- TASK TO CARRY OUT:
Turn the lines of the records into a numbered list, starting at the first line and ending at the line that contains "genus: Oriolus". Leave out any blank lines.

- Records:
————————
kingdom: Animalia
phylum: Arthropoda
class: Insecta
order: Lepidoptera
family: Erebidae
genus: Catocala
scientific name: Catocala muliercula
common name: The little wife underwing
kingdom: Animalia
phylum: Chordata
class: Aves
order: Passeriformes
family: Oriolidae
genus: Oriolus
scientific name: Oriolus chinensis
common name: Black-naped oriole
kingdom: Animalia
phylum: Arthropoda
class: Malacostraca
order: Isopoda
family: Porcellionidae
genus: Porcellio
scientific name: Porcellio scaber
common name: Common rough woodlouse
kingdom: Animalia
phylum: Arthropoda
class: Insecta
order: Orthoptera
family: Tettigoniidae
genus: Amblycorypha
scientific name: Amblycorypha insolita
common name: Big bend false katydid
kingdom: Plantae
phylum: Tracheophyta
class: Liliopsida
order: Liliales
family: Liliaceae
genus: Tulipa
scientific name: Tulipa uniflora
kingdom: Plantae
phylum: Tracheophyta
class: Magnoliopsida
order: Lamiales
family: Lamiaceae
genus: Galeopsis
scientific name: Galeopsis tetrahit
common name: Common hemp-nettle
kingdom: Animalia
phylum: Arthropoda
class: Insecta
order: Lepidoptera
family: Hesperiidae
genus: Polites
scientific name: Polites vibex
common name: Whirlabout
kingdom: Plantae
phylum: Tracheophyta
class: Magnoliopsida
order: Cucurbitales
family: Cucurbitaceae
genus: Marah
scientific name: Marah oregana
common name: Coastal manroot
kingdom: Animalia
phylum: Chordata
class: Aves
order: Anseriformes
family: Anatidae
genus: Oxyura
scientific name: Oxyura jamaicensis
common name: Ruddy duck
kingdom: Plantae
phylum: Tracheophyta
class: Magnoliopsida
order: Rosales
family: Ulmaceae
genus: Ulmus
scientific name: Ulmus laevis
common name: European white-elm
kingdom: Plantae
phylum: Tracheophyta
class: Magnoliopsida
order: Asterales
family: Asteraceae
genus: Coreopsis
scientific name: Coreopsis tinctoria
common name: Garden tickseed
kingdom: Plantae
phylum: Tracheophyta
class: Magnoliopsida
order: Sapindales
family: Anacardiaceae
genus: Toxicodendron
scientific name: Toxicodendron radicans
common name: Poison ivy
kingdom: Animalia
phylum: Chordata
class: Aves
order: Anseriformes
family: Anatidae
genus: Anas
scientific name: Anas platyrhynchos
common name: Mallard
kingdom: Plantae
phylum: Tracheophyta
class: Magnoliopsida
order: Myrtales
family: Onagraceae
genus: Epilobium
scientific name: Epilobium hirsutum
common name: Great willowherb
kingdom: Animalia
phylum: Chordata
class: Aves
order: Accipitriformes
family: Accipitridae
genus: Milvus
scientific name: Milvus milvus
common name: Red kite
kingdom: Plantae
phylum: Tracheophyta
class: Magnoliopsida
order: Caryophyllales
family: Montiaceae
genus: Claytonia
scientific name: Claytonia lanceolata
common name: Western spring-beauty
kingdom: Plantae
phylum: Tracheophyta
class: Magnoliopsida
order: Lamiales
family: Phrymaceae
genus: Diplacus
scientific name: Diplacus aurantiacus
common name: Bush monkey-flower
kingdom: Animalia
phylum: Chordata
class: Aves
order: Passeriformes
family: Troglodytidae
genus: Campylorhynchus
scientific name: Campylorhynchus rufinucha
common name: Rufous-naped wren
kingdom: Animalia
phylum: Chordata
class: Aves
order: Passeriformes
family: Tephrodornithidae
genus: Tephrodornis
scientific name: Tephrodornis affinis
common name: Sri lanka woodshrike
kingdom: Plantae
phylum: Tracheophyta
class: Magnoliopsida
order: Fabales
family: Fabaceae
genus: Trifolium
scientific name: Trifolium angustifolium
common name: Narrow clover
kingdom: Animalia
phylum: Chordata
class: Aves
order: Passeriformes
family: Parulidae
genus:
————————
- SOLUTION:
1. kingdom: Animalia
2. phylum: Arthropoda
3. class: Insecta
4. order: Lepidoptera
5. family: Erebidae
6. genus: Catocala
7. scientific name: Catocala muliercula
8. common name: The little wife underwing
9. kingdom: Animalia
10. phylum: Chordata
11. class: Aves
12. order: Passeriformes
13. family: Oriolidae
14. genus: Oriolus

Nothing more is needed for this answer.